Canada's self-styled "national newspaper", the Globe and Mail, is one of the chief practitioners of political correctness, second only (in that country) to the CBC. Recently, however, they ran an editorial -- "The threat of political correctness, real and imagined" -- commenting on an Angus Reid survey which revealed that the overwhelming majority of Canadians polled think political correctness has gone too far.
The irony of the oh-so-PC Groan & Wail questioning its goodself was not lost on the majority of those who commented. (Gotta give the Globcredit for at least allowing comments.) Someone who posts under the pseudonym "ForsterBarry" put up this rather lengthy piece, which Walt thinks deserves to be reposted in full. It's the PC version of Aesop's fable of The Grasshopper and the Ant.
The ant works hard in the withering heat and the rain all summer long, building his house and laying up supplies for the winter. The grasshopper thinks the ant is a fool and laughs and dances and plays the summer away. Come winter, the shivering grasshopper calls a press conference and demands to know why the ant should be allowed to be warm and well fed while he is cold and starving.
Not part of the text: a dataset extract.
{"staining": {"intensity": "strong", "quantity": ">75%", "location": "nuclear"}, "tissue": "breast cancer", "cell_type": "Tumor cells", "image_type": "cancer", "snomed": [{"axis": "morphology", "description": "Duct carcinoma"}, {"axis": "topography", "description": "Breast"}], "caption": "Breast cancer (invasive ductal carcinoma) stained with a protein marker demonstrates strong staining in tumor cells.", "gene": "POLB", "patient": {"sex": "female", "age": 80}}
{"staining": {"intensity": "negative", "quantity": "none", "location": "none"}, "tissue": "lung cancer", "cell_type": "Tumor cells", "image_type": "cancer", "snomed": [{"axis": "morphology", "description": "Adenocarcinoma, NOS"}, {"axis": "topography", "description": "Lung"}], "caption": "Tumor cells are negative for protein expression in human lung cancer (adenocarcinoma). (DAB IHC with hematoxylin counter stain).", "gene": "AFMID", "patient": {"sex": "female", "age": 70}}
CBS, NBC, PBS, CNN, and ABC show up to provide pictures of the shivering grasshopper next to a video of the ant in his comfortable home with a table filled with food. America is stunned by the sharp contrast. How can this be, that in a country of such wealth, this poor grasshopper is allowed to suffer so?
Kermit the Frog appears as support on Oprah with the grasshopper and everybody cries when they sing "It's Not Easy Being Green". ACORN stages a demonstration in front of the ant's house where the news stations film the SEIU group singing "We shall overcome". Then Rev. Jeremiah Wright has the group kneel down to pray for the grasshopper, while he damns the ants. President Obama condemns the ant and blames President Bush 43, President Bush 41, President Reagan, Christopher Columbus, and the Pope for the grasshopper's plight.
Nancy Pelosi and Harry Reid exclaim in an interview with Larry King that the ant has gotten rich off the back of the Grasshopper, and both call for an immediate tax hike on the ant to make him pay his fair share. Finally, the EEOC drafts The Economic Equity & Anti-Grasshopper Act, retroactive to the beginning of the summer.
The ant is fined for failing to hire a proportionate number of green bugs and, having nothing left to pay his retroactive taxes, his home is confiscated by the Government Green Czar and given to the grasshopper. The story ends as we see the grasshopper and his freeloading friends finishing up the last bits of the ant's food, while the government house he is in -- which you may recall just happens to be the ant's old house -- crumbles around them because the grasshopper doesn't maintain it. The ant has disappeared in the snow, never to be seen again.
The grasshopper is found dead in a drug-related incident, and the house, now abandoned, is taken over by a gang of spiders who terrorize the ramshackle, once prosperous and peaceful, neighbourhood. The entire nation collapses, taking down the rest of the free world with it.